One of the typical problems in engineering and scientific applications is as follows: we know the values x1,...,xn of some quantities, we are interested in the values of some other quantities y1,...,ym, and we know the relationships between xi, yj, and, maybe, some auxiliary physical quantities z1,...,zk. For example, we may know an algorithm to compute y2 from x_1, x3, and y1; we may also know an equation F(x1,x2,y1)=0 that relates these values, etc. The question is: can we compute the values of yj, and, if we can, how to do it?

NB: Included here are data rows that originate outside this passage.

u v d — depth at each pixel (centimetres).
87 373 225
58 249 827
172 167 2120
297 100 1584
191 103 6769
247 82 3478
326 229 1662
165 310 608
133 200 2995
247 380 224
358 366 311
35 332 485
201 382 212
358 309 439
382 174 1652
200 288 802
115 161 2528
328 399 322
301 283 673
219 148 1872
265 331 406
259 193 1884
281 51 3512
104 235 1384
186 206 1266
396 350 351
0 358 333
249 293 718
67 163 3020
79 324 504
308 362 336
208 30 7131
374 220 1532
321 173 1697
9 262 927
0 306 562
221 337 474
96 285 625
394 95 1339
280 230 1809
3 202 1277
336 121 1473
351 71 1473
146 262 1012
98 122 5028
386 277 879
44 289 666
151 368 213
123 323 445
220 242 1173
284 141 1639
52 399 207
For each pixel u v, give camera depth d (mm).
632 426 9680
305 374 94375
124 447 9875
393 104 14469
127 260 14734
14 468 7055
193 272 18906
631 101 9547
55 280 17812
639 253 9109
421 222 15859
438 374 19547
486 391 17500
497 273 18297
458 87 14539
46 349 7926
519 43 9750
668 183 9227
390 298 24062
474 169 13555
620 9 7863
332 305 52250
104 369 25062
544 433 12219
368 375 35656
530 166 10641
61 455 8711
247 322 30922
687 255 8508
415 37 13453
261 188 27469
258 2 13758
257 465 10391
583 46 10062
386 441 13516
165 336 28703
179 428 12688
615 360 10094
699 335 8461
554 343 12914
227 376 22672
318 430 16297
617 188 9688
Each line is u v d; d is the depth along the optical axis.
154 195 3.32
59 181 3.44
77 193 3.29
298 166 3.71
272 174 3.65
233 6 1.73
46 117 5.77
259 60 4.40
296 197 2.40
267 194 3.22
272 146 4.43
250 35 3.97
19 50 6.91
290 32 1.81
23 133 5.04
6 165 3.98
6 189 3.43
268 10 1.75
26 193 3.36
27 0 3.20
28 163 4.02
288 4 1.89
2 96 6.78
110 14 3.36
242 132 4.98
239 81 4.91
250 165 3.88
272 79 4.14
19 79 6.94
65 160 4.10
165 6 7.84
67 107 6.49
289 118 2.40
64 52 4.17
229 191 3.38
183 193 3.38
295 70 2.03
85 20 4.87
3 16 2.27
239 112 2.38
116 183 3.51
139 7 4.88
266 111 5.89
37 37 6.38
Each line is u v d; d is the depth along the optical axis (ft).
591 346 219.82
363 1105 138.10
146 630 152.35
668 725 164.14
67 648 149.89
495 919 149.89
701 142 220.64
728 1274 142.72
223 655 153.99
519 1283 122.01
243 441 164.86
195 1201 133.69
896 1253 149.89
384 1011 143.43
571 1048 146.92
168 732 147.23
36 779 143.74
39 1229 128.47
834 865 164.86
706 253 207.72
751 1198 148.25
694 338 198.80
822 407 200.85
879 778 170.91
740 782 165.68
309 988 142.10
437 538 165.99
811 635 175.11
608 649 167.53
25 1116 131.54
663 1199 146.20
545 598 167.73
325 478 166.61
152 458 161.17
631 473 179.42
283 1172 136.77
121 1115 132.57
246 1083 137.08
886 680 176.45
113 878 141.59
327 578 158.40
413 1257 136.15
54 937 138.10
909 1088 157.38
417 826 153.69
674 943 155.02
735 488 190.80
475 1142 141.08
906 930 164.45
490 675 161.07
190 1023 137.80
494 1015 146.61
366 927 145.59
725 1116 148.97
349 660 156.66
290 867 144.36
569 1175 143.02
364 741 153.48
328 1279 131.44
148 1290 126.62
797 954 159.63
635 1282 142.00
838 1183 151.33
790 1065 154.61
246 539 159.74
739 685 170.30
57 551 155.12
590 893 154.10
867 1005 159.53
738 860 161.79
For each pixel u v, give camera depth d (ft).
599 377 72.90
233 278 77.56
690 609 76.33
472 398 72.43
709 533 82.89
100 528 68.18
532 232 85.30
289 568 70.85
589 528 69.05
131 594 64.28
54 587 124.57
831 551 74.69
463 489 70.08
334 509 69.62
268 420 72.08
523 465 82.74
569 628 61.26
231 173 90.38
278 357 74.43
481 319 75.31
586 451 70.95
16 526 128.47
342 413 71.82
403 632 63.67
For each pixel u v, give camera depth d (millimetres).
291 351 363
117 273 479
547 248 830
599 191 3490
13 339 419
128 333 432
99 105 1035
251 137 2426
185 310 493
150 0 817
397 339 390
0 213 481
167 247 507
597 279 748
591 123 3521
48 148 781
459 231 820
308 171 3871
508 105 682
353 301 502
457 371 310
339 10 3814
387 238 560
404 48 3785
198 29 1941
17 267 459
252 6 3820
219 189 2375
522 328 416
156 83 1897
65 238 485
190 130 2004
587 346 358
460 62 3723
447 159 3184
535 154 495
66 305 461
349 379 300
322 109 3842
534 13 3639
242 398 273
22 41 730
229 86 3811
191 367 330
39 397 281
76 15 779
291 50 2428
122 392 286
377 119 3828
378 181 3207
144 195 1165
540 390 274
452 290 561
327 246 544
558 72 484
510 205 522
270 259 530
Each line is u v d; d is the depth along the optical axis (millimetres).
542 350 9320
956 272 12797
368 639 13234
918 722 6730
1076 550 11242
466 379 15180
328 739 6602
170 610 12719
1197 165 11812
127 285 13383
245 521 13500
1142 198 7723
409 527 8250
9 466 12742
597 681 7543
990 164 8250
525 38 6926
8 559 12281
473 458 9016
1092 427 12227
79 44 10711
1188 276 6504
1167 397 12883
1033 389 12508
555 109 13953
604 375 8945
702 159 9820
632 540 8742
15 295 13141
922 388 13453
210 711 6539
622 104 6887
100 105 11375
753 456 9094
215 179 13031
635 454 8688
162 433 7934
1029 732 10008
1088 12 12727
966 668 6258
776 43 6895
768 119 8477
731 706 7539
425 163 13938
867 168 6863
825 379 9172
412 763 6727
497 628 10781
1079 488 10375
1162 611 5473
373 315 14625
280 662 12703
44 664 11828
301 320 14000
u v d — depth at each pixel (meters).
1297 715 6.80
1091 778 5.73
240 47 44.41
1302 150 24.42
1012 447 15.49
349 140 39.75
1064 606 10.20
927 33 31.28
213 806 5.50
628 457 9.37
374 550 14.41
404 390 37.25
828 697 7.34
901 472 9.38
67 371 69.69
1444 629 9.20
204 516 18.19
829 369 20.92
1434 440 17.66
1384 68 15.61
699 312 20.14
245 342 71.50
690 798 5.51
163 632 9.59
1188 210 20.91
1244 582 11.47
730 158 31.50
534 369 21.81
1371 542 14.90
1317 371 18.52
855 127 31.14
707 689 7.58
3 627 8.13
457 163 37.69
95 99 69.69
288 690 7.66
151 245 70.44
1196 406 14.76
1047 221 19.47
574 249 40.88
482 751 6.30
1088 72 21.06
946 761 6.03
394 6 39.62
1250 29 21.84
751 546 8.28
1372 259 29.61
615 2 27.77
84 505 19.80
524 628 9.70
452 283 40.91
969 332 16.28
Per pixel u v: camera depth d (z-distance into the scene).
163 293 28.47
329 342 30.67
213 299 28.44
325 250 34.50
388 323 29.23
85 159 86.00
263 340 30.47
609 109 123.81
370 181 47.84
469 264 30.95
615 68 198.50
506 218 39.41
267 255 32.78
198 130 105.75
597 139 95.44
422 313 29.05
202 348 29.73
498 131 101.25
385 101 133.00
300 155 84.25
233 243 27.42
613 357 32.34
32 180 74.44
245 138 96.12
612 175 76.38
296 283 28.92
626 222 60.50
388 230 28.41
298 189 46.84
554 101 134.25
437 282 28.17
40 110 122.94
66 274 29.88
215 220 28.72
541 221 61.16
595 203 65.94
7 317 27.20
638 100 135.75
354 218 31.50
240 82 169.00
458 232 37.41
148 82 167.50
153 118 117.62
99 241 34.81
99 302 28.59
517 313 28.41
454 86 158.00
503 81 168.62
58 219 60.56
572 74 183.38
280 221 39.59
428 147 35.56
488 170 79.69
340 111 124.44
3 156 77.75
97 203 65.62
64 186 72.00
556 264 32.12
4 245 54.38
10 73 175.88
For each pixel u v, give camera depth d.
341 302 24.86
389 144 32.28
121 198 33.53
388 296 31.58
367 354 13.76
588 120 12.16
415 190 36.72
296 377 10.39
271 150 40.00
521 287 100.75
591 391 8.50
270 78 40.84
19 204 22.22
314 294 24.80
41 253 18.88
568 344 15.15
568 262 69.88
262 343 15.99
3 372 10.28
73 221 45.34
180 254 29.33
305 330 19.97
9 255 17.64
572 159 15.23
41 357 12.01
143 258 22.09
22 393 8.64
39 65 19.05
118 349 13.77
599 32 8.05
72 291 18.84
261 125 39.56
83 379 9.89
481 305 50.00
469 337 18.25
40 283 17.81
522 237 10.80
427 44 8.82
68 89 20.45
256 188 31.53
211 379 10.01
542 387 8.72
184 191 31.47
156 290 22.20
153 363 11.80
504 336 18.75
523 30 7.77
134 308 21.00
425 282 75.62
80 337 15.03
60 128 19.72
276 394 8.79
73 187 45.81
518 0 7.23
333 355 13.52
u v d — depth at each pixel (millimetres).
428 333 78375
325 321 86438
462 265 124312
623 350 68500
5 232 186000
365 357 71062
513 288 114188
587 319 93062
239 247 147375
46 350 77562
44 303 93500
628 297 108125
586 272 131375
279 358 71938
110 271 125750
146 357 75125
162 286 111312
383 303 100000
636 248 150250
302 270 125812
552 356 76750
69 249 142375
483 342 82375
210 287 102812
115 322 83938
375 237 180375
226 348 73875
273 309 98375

At first glance, this is a problem of numerical mathematics, and, indeed, there exist numerical methods to solve it. These methods use the equations from the very beginning; these equations can be very complicated and therefore, processing them can be very time-consuming. E. Tyugu proposed a two-stage ("lazy computations") approach to solving these problems, and implemented it in a system PRIZ. First, we consider only which quantities are computable from which. Based on this information only (and not using the specific algorithms or relationships of the type F(x1,x2,y1)=0) we find out, whether it is possible to compute yj, and, if it is possible, what steps should we follow. For example, in the above example we first compute y1 from x1 and x2 by solving the equation F(x1,x2,y1)=0, and then use the resulting value y1 and the known value x3 to compute y2. On the second step we actually perform these computations.
G. Mints showed that the problems of PRIZ's first step can be reformulated in logical terms. He also showed that using the related logical algorithms instead of the original PRIZ's ones can improve the system. However, there are cases when this approach does not work: for example, when we have two equations with two unknowns. No known logic is applicable to this case.
We propose a new logic (motivated by fuzzy logic) that is specially tailored for these problems, show its decidability, analyze its properties, and propose a special resolution rule for it. This new logic allows us to use a two-stage ("lazy computations") approach in the most general case.
The usefulness of a non-classical (fuzzy-type) logic in program design shows that its non-classical features are extremely important not only in the soft area of representing human reasoning, but also in the hard parts of computer science.